Only then did the police request a wiretapping warrant, arguing that their intelligence indicated the mayor was in touch with a contractor through his wife for such criminal purposes. The mayor was arrested, but the case was eventually closed due to lack of evidence.

Though small details differ, in two similar cases, police hacked into two other mayors' phones and those of their family members before requesting a wiretap warrant, says the report. Both mayors were arrested, but the cases were eventually closed.

The police said in response to the report that it “acts only according to the law. All police actions related to the wiretaps are done only through legal warrants signed by a judge. If you have any information that indicates that an offense was allegedly committed, we ask that you convey it as quickly as possible to the authorities.”

In a radio interview on Sunday, Bar-Lev said that "the attorney general determined that in terms of the system and procedures, the police are acting according to law.”

He noted: “It cannot be known whether in the past some incidents or others occurred in which a police official or another exceeded procedures; up until now there has been no sign of this. Nevertheless, the attorney general has appointed a team to review the past two years to ensure this.”

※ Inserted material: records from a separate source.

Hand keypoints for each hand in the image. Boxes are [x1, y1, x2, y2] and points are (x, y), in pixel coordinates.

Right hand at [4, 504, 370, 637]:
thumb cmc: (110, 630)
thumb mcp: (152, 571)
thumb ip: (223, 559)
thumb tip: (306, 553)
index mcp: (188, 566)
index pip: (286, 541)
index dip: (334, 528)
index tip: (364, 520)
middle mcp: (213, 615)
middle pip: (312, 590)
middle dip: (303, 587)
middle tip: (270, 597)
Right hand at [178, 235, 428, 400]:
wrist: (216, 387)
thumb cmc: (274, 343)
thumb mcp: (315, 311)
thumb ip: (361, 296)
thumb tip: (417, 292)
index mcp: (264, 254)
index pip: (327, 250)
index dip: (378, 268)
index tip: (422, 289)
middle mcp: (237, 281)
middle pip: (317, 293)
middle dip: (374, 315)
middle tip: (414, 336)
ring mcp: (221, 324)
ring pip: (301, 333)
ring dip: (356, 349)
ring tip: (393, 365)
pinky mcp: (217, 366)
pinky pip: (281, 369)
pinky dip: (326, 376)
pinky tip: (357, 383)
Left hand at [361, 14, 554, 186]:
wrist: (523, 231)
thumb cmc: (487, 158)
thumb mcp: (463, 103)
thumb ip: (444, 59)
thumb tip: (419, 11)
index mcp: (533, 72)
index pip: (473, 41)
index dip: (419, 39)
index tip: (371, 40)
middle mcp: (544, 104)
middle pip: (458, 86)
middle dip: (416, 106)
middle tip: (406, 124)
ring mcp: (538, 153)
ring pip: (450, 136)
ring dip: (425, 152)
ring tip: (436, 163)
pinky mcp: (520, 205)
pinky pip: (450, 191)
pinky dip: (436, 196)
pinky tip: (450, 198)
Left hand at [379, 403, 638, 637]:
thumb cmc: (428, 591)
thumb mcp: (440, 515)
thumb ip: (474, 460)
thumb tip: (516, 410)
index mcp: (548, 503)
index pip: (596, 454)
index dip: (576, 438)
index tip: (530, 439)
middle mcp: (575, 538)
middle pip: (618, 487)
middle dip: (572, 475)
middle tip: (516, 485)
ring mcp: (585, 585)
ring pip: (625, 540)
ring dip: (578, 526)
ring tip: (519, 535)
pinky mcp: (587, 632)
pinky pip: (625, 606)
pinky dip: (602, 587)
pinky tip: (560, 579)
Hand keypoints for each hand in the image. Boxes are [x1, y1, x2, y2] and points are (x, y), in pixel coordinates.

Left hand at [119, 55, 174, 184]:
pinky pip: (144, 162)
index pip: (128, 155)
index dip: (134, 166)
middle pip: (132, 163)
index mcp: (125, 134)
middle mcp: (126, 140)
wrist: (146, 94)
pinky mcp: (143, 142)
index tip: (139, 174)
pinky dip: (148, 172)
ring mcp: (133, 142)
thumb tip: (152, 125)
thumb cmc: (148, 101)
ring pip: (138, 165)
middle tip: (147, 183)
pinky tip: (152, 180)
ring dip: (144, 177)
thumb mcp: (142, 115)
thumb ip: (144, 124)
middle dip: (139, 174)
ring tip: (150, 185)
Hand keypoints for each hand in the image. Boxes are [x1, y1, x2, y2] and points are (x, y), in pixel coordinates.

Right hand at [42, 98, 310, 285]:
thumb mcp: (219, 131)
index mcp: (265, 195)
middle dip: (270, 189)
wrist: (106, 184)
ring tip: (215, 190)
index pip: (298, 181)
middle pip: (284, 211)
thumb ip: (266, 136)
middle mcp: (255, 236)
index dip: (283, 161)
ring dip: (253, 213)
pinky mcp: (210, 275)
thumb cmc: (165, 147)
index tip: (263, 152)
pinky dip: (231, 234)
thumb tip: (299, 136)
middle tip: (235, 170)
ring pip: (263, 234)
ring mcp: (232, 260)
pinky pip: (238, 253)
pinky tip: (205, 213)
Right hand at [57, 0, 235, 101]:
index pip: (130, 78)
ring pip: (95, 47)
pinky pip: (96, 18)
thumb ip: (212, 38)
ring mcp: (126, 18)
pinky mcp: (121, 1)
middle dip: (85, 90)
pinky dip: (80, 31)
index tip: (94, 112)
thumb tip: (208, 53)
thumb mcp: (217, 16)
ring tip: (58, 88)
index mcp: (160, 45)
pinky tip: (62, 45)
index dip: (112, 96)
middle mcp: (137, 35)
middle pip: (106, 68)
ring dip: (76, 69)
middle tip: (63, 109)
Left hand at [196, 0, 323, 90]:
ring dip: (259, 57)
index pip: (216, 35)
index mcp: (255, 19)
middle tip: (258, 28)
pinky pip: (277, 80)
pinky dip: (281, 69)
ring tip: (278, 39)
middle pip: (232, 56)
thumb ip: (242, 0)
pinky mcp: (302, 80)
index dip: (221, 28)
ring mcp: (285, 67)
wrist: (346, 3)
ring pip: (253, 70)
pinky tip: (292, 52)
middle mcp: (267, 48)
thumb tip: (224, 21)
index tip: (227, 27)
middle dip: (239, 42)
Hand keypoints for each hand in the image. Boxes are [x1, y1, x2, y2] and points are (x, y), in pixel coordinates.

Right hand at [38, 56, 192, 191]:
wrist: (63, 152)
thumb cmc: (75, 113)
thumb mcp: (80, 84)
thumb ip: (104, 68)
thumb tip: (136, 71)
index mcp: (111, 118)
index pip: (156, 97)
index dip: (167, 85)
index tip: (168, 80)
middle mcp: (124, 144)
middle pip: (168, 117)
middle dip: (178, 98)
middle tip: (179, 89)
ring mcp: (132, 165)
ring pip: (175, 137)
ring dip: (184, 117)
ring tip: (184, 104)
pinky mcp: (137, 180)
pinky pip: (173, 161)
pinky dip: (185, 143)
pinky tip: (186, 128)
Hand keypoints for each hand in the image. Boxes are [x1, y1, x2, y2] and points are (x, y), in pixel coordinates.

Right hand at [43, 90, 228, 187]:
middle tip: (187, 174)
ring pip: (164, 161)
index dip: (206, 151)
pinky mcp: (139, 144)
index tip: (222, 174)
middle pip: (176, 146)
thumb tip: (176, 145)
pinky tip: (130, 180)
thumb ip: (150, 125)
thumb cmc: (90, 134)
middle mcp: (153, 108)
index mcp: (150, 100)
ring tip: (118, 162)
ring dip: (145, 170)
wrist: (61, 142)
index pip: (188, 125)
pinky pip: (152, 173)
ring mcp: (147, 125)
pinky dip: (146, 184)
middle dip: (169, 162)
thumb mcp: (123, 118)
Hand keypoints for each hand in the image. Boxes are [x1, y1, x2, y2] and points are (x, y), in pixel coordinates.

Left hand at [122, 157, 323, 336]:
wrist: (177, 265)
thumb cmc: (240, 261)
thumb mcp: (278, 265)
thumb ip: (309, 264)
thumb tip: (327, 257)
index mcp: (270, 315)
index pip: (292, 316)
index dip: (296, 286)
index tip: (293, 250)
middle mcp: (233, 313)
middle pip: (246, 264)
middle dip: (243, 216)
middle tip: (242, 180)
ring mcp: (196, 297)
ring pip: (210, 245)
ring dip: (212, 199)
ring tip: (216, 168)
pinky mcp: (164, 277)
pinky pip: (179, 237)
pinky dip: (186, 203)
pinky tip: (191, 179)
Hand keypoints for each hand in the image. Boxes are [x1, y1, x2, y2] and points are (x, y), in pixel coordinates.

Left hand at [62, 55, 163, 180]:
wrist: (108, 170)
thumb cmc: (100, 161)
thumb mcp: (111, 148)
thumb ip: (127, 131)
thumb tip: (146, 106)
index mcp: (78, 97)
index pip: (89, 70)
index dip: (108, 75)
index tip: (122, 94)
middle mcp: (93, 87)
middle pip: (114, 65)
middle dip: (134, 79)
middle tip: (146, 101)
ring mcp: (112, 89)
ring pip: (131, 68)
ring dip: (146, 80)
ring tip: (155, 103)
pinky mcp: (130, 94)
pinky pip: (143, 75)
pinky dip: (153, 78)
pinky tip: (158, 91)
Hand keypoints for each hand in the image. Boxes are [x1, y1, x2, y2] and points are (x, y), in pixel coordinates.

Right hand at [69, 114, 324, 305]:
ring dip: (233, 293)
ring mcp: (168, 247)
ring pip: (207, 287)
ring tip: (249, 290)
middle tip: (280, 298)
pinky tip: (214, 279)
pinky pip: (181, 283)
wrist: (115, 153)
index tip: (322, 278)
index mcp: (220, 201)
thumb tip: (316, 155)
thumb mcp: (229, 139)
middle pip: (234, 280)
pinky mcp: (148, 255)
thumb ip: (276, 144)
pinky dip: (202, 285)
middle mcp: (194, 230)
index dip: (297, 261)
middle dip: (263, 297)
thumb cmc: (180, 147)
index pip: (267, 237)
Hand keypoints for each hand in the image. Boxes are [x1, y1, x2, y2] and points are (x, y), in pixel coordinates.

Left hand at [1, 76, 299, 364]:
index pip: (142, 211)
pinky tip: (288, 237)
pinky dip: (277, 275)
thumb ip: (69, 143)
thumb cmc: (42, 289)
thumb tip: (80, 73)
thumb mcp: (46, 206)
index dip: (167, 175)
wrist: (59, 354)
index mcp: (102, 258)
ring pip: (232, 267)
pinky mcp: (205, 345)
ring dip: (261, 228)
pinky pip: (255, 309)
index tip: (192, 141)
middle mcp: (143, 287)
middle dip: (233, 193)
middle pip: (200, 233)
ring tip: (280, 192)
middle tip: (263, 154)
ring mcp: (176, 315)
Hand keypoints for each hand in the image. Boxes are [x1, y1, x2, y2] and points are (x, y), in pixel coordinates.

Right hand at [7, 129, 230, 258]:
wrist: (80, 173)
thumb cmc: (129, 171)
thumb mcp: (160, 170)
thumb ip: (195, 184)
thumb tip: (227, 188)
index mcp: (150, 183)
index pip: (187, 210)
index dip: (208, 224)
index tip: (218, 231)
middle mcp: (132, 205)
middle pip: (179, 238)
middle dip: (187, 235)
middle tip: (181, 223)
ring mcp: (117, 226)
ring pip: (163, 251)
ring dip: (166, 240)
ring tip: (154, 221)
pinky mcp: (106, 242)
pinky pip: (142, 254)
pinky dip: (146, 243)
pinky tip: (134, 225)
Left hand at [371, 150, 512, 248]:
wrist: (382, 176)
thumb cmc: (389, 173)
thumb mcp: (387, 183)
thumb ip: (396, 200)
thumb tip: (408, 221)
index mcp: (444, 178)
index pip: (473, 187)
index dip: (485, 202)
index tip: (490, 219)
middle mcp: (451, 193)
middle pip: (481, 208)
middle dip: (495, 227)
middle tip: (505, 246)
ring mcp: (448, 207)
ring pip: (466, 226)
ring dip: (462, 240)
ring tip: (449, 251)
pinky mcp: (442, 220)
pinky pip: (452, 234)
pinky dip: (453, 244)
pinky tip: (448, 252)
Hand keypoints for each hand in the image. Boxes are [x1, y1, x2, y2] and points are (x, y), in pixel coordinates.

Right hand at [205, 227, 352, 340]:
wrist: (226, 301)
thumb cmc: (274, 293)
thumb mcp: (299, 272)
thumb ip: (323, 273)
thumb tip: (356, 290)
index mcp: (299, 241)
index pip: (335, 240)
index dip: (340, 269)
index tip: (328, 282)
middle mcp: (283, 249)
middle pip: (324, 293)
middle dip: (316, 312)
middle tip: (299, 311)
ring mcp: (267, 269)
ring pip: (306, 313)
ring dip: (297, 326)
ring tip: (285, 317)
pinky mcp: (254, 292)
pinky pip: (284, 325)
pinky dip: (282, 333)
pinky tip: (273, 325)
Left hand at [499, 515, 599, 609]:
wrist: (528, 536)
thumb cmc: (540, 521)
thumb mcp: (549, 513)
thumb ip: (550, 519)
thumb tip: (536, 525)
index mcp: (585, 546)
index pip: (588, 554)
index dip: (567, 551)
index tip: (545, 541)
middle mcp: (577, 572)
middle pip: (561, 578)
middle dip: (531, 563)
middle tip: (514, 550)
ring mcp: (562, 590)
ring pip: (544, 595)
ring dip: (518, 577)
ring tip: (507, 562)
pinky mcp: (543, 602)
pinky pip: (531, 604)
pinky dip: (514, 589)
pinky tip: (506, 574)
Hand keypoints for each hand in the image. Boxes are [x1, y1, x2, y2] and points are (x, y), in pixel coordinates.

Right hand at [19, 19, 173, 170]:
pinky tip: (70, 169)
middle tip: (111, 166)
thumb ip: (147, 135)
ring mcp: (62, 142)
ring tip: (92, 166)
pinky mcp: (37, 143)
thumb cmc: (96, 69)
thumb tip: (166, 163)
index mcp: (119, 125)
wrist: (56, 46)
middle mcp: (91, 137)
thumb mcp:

Last week, Calcalist revealed that the police were using spyware to break into the phones of citizens – including those not suspected of criminal activity – without a court order. In response to the report, the police said that it had received approval from a judge for every case cited.

On Thursday, Attorney General Avichai Mendelblit informed Police Commissioner Kobi Shabtai that he had decided to establish a committee to examine the report's claims.